I have a hunch the reason why my dogs have meant so much to me is much more intuitive. Dogs and humans might be two different species but one thing we have in common is we both have a deep-rooted, intrinsic need for connection – to be loved and to love and this is what matters most in life. I value what my dogs show me, by example, each and every day: simple things matter most, spending time with the people that you care about and accepting the world as it is and loving it freely.
Dogs always see the world with ‘fresh eyes’. Jasper can find 50 holes to put his head down at the park and each and every one is just as exciting and new as the first. Life is always exhilarating and fresh for a dog. Dogs live for the moment – not worrying about the future or regretting what they said to the poodle down the street the evening before – they take life as it is. A dog’s trust for his human is unparalleled in the world of human interaction. We humans have to earn another’s trust with time and diligence – a dog’s trust has to be lost over time, as dogs are so forgiving for human slights. The world would definitely be a kinder, friendlier and less judgmental place if humans were more like their dogs.
It is such a human thing to want to know ‘why’. I doubt that any of my dogs ever wonder why they loved me. Score another point for dogs and their mindset of living in the moment. But maybe – just maybe – I am to the point in which it just doesn’t matter so much. Perhaps I need to be more dog-like in this regard and just accept what it is in front of me and let the ‘why’ roll off my back. Whether it matters or not – I do know this – I simply cannot imagine my world without a dog or two or three in it.
Michael Carter says
Wow! Thank you for sharing your story with your four legged furry kids. My life would be a wreck , “I think” without my two dogs.

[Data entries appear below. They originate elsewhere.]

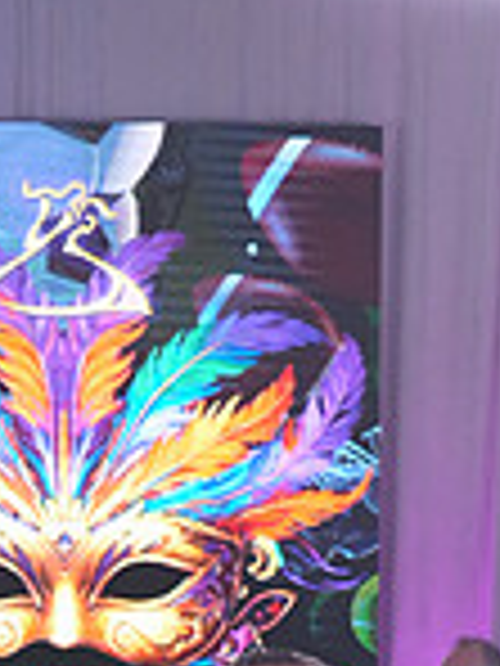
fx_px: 2754
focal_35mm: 143
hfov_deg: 10.3
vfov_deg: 12.8
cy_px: 1098
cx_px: -25
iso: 3200
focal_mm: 38
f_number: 4
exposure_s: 1/500
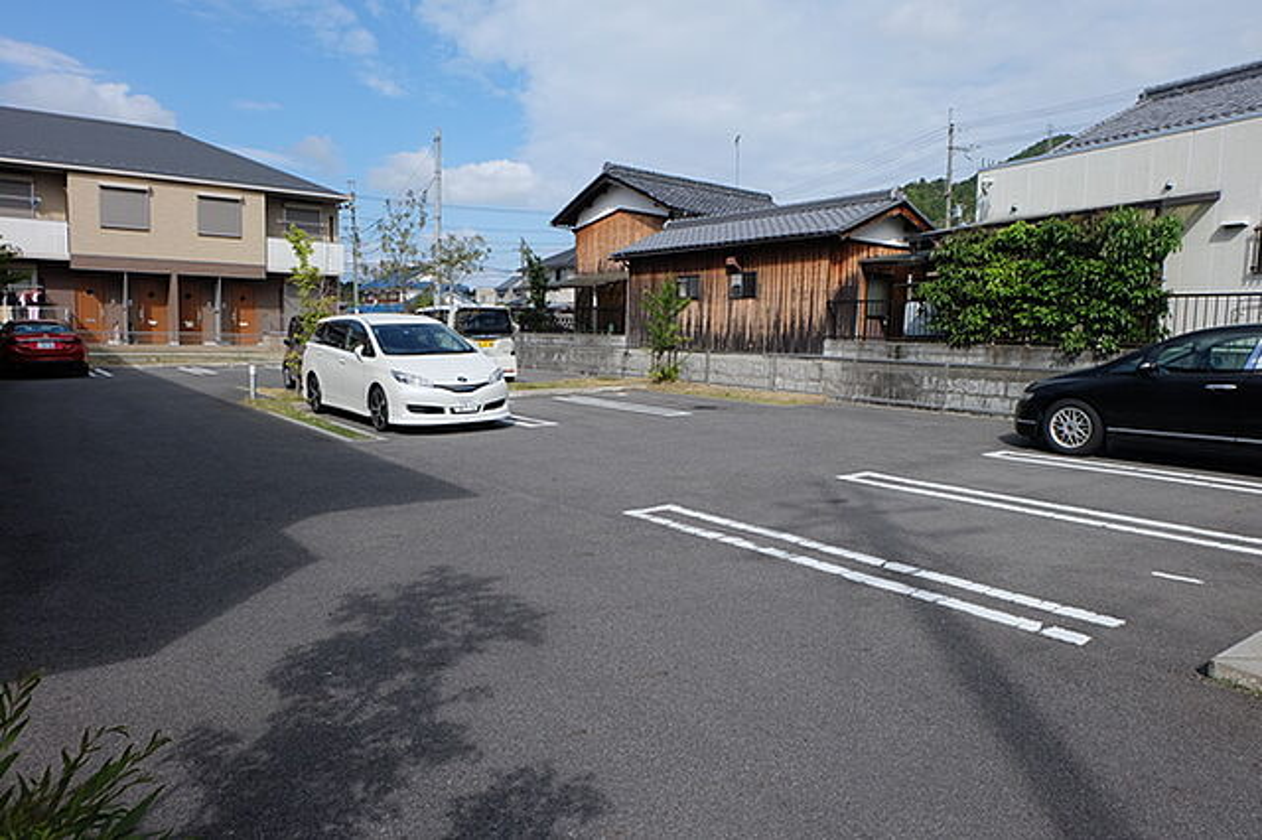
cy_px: 420
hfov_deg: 73.8
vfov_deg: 53.1
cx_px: 631
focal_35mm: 24
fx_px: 841
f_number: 11
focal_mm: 16
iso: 400
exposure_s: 1/420
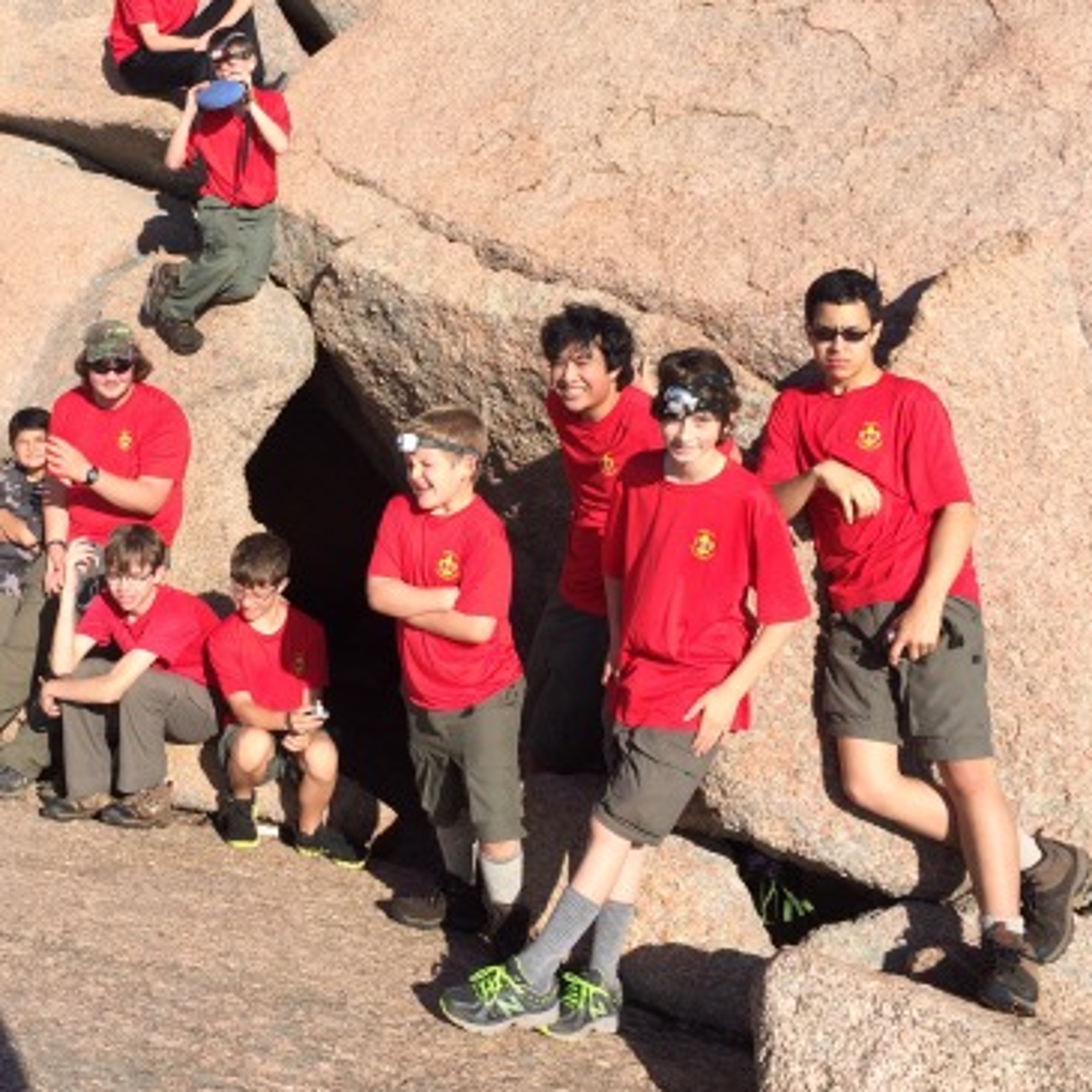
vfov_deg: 37.3
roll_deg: +2.4
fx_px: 1606
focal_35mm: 45
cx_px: 335
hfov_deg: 37.0
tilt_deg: -16.9
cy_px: 404
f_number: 2.2
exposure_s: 1/1709
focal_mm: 4.15
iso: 32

How they greet me every night I come home from work, stuffed animals in mouth or a ball, wagging their tail & behinds. When I wake up my older one is starring at me from my he side of the bed “Dad get up we’re hungry “. Not sure how to explain it but everyday my dogs do something to or for me that makes my day a bit better or a little bit easier. We have such a bond it’s crazy.
Tailwagger Dog Photographers says
I hear you – I cannot imagine my life without a dog (or two, really) in it!